I don’t mean to complain, but there is one thing that’s happening at Mile High that just drives me crazy – how nuts people go about Tebow.
I realize that many Tebow fans have probably never been to an NFL game, or even watched football – so let me offer a tip: When the home team is on offense, you shut up! The minute he steps onto the field people start cheering as if we scored a touchdown and don’t stop until the play is over. I was fine with giving a pass in the Jets game when Tebow took the home field for the first time in a regular season game, but the crowd goes bonkers every freaking time! What’s going to happen when Tebow comes in for more than one play – start defensive cheers?
Tebow fans: calm down. He knows you love him, but there’s no need to make his job harder for him.
Sorry for posting a few days late. I’ve definitely failed on the “once per day” posting for October, but I guess it’s the thought that counts, and I have a few thoughts on the Broncos game on Sunday.
All last week the Broncos org was pushing “Orange Sunday”, as the Broncos wore their alternate orange jerseys, and thus wanted all of the fans to wear orange as well. They actually had a rally on Larimer Square on the Friday before the game.
I’m all for promoting home team enthusiasm, but I have a problem with “Orange Sunday”: that the Broncos need to christen a special event to wear orange and encourage their fans to do the same. In still bothers me to this day that the ditched the orange jerseys in 1997. I hate that they had a distinguishing color that really looks striking when a stadium full of fans, and decided to chuck it all away because some marketing guy thought blue would match more clothes.

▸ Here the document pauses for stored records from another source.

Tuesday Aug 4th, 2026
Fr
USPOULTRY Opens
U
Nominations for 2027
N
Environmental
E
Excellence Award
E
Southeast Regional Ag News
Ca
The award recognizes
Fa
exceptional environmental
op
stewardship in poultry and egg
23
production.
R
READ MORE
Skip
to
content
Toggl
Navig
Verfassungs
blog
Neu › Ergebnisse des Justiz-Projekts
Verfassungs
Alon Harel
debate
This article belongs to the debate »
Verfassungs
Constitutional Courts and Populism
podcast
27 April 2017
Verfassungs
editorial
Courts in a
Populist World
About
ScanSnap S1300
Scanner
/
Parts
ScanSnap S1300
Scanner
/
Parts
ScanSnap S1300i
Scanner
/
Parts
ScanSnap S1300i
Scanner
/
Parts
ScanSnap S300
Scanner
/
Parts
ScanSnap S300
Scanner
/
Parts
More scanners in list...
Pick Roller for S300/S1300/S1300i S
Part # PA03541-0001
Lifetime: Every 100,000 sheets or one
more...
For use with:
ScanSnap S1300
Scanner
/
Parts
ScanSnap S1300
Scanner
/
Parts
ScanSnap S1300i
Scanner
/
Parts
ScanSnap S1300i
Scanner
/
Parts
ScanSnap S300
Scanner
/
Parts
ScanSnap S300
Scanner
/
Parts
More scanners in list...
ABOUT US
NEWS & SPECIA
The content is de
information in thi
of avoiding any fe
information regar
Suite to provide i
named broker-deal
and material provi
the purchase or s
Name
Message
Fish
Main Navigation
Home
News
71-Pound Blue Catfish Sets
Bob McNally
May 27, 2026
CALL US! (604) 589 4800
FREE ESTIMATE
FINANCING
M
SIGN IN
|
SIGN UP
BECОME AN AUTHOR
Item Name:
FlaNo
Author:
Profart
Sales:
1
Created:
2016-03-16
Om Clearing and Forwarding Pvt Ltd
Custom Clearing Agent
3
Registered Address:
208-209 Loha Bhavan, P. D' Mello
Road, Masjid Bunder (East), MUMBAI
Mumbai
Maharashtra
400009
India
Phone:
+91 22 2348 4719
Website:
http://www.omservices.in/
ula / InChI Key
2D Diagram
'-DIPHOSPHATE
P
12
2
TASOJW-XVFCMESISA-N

Why can’t every home game Sunday be “Orange Sunday”? If the Broncos themselves are so unwilling to do that, the fans should step up and don the orange – especially because you can get away with donning hunter orange. I am now so envious of a team like the Chiefs, where the stands are a sea of red – that used to be Denver, and it should be again.
Also a note to all the Tebow fans at Mile High: I’m happy to see him come into the games as you are, but can you please shut up when he enters the game?!? For crying out loud, we’re still on offense at home. Mark Sanchez had to deal with less noise.
Lastly, even though we’re down 2-4, after going toe-to-toe with the Jets and outplaying them – I like the Broncos chances, especially when you consider that they still have 6 games against AFC West opponents.